Le manque de capacité de production de l’électricité en Afrique subsaharienne justifie l’offre en énergie solaire et éolienne, considérée par certains experts de « miracle de la nature », une opportunité de réduire le déséquilibre entre l’offre et la demande.
L’Afrique subsaharienne bénéficie d’un ensoleillement exceptionnel et la présence d’espaces encore vierges font de ce continent « une terre idéale pour le solaire ». La technologie existe, des coûts de développement plus compétitifs – divisés par quatre en moins de 5 ans) et des relais de construction de 12 mois. Le déploiement du solaire est rapide et permet désormais de produire l’électricité à des coûts inférieurs de moitiés à ceux des vieilles centrales thermiques.
De plus, on est face à une énergie renouvelable et intermittente. Selon les prévisions de l’Agence internationale de l’énergie (AIE), d’ici 2030 le solaire pourrait représenter 14 % de la puissance installée en Afrique.
Le Sénégal fait figure de précurseur avec l’inauguration de la plus grande ferme solaire d’Afrique de l’Ouest. D’une puissance maximale de 20 MW, Senergy 2 fournit à la Sénélec un kilowattheure à moitié prix par rapport à l’existant. Ce qui n’exclut pas une certaine prudence, car il reste un défi majeur : intégrer une énergie certes renouvelable, mais qui demeure intermittente, au sein d’ « un réseau électrique tolérant mal l’instabilité ».
Mais les experts font savoir que les annonces de mégaprojets solaires on grid (« sur réseau ») en Afrique méritent précaution. Le défi pour les pays africains est de taille, les enjeux étant techniques et financiers. Ce qui demande une planification pointue : faire croître progressivement la part des sources intermittentes dans le bouquet en s’assurant que le réseau puisse absorber leur production, diversifier les sources d’énergie et, en conséquence, organiser des appels d’offres auprès d’industriels avec des cahiers des charges précis.

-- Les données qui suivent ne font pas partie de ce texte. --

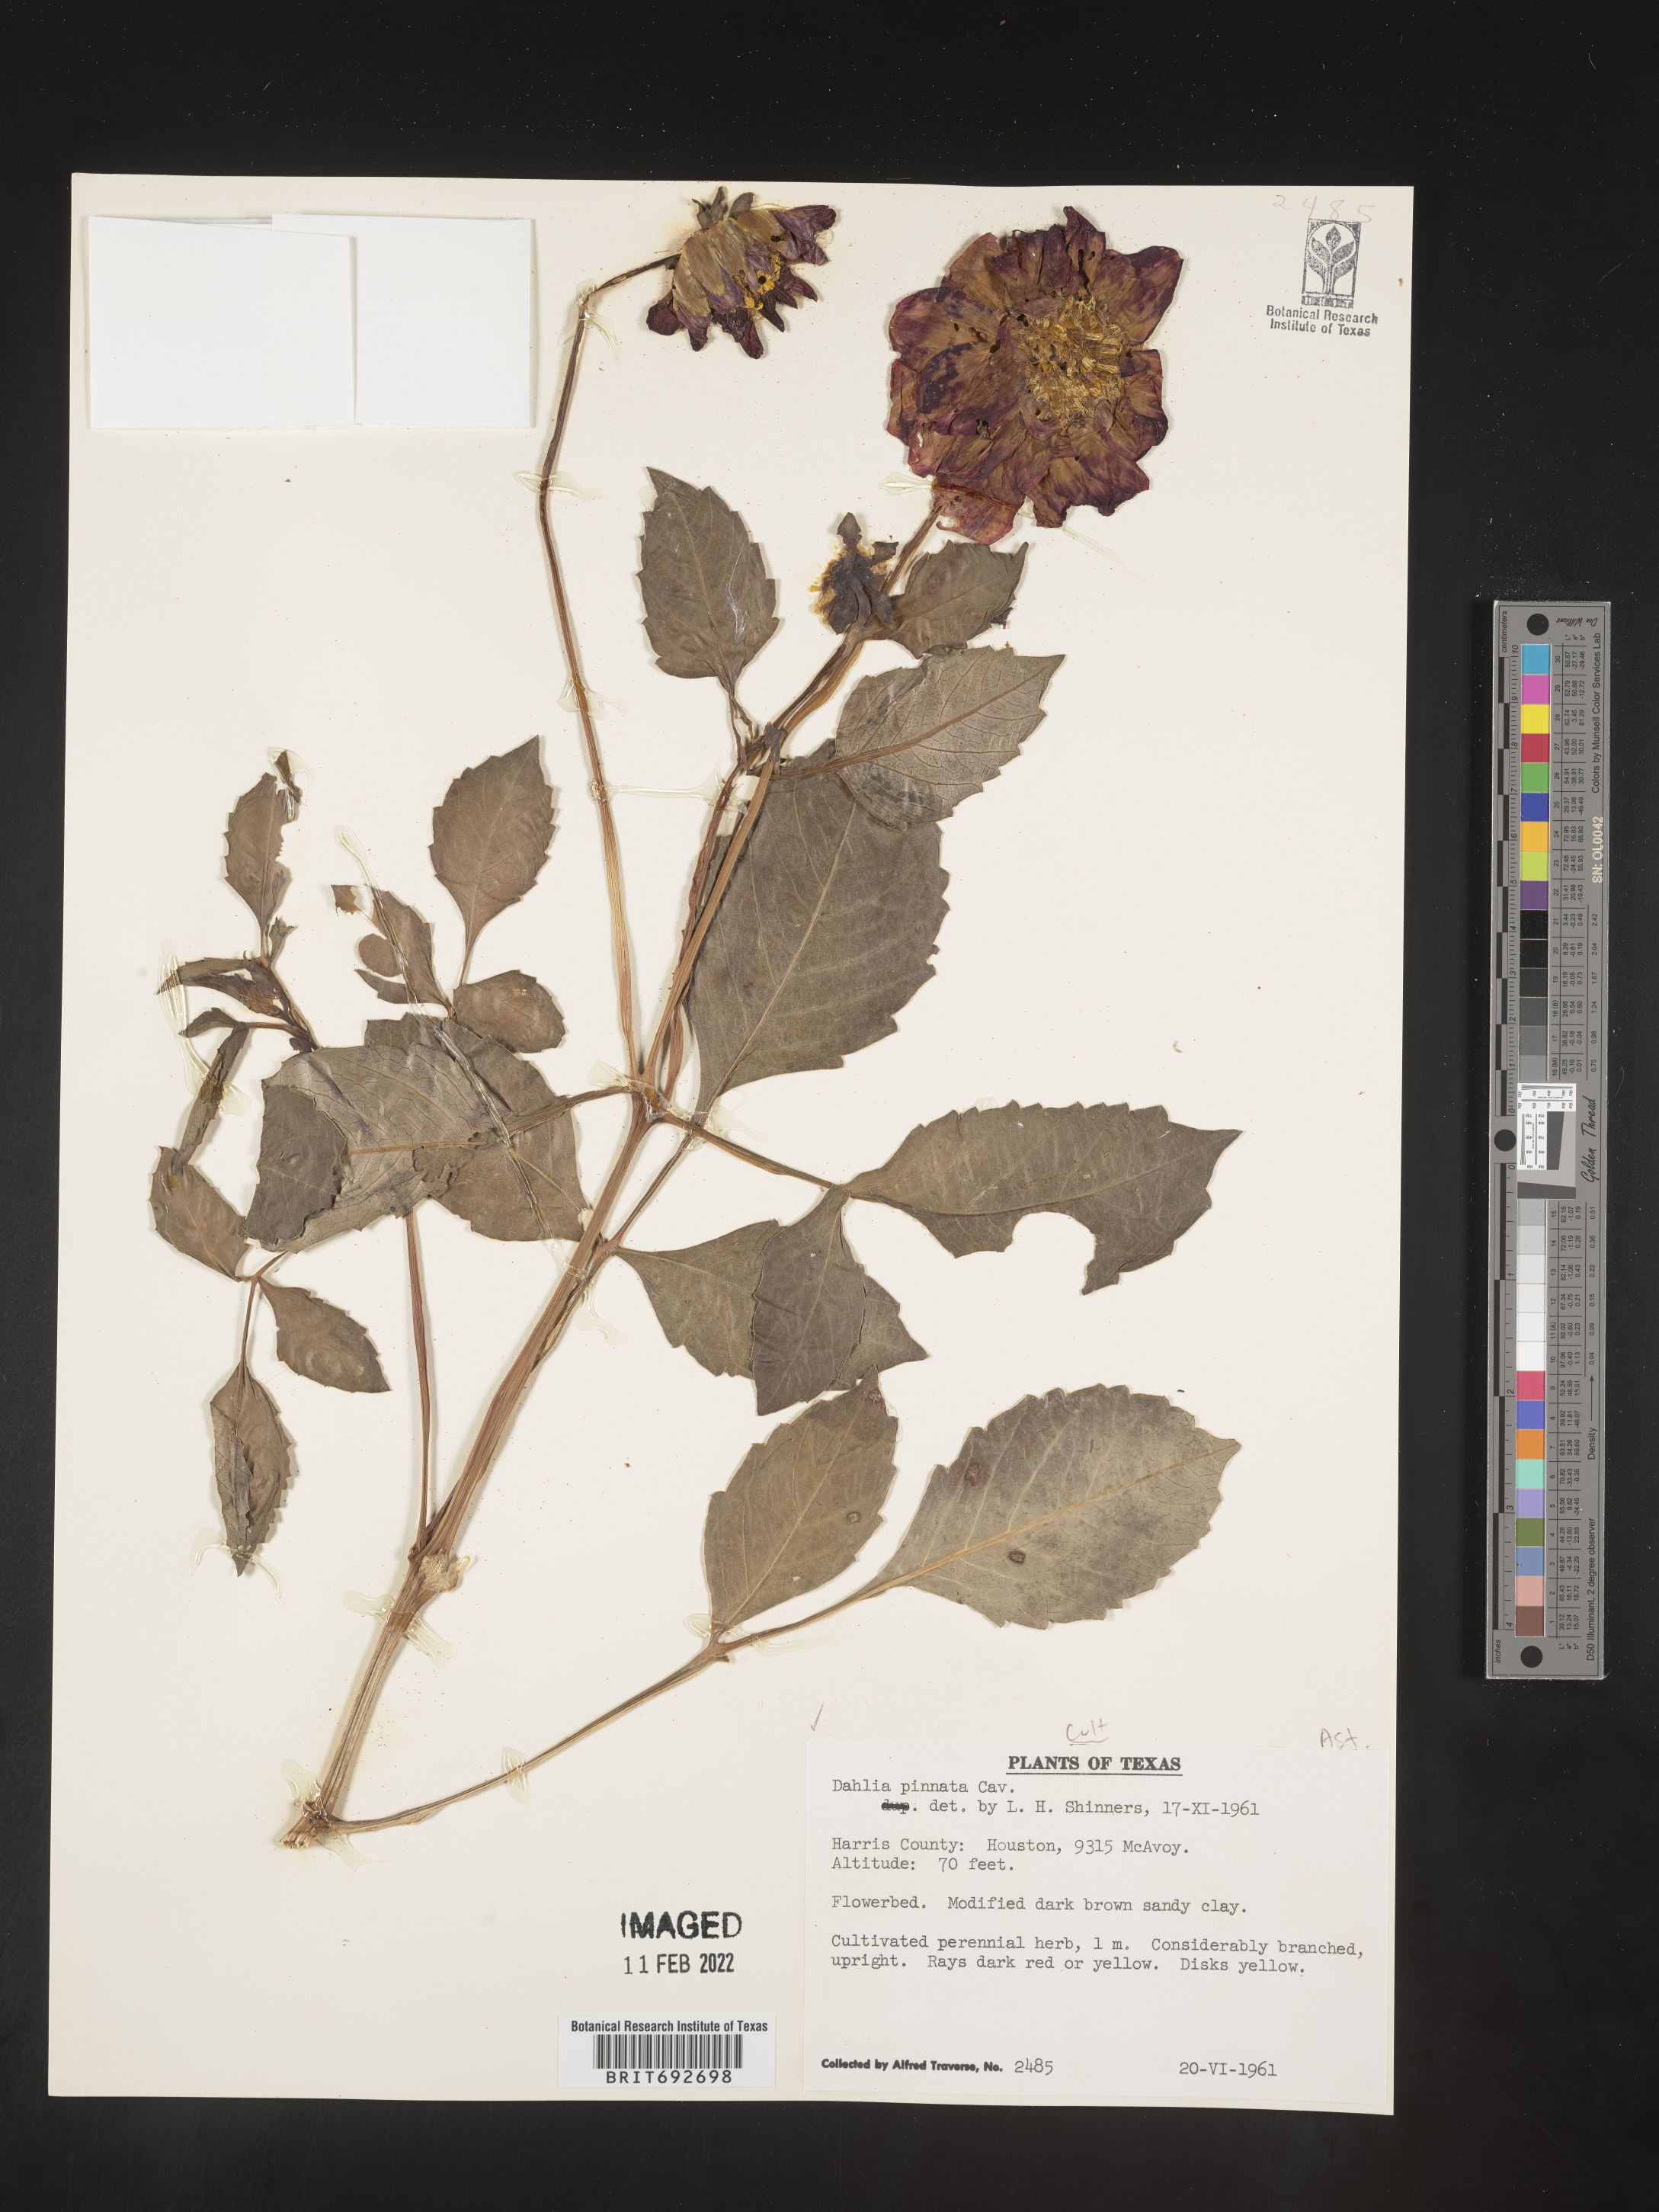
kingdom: Plantae
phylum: Tracheophyta
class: Magnoliopsida
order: Asterales
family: Asteraceae
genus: Dahlia
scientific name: Dahlia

« La mise en cohérence des différents segments (production, transport, distribution) est cruciale et ne doit connaître aucune approximation », rappellent les experts, citant la réussite de l’Afrique du Sud (47 centrales solaires et 1 GW, soit l’essentiel de la capacité solaire d’Afrique subsaharienne), qui est parvenue à limiter la variabilité induite dans son système électrique grâce à une utilisation de sources intermittentes diversifiées et à une production décentralisée, répartie au sein de zones propices identifiées par l’Etat.
Pour les Etats, il s’agit enfin de maîtriser le coût complet des projets solaires, prenant en compte notamment la charge indirecte liée à leur intermittence (déploiement de capacités de stockage ou de production additionnelles non intermittentes). Par ailleurs, ils pensent qu’il est de la responsabilité des opérateurs privés de proposer des projets complets aux Etats intégrant des unités solaires de production, mais aussi une réponse à l’intermittence de cette production sous la forme d’une solution de stockage : centrales thermodynamiques (comme Noor au Maroc) ou batteries pour les systèmes photovoltaïques.
A défaut de stockage, ils incitent les industriels à « offrir des solutions duales, couplant le solaire et une autre source (hydraulique, éolienne ou énergie non renouvelable) ».
Concluant : « Si l’Afrique attise des convoitises des industriels en énergie solaire, cet appétit ne peut faire oublier que toutes les conditions doivent être réunies pour parvenir à intégrer cette nouvelle source d’énergie dans des réseaux encore fragiles. A défaut, l’énergie solaire pourrait devenir un fardeau, au lieu du miracle attendu pour résoudre le défi énergétique de l’Afrique.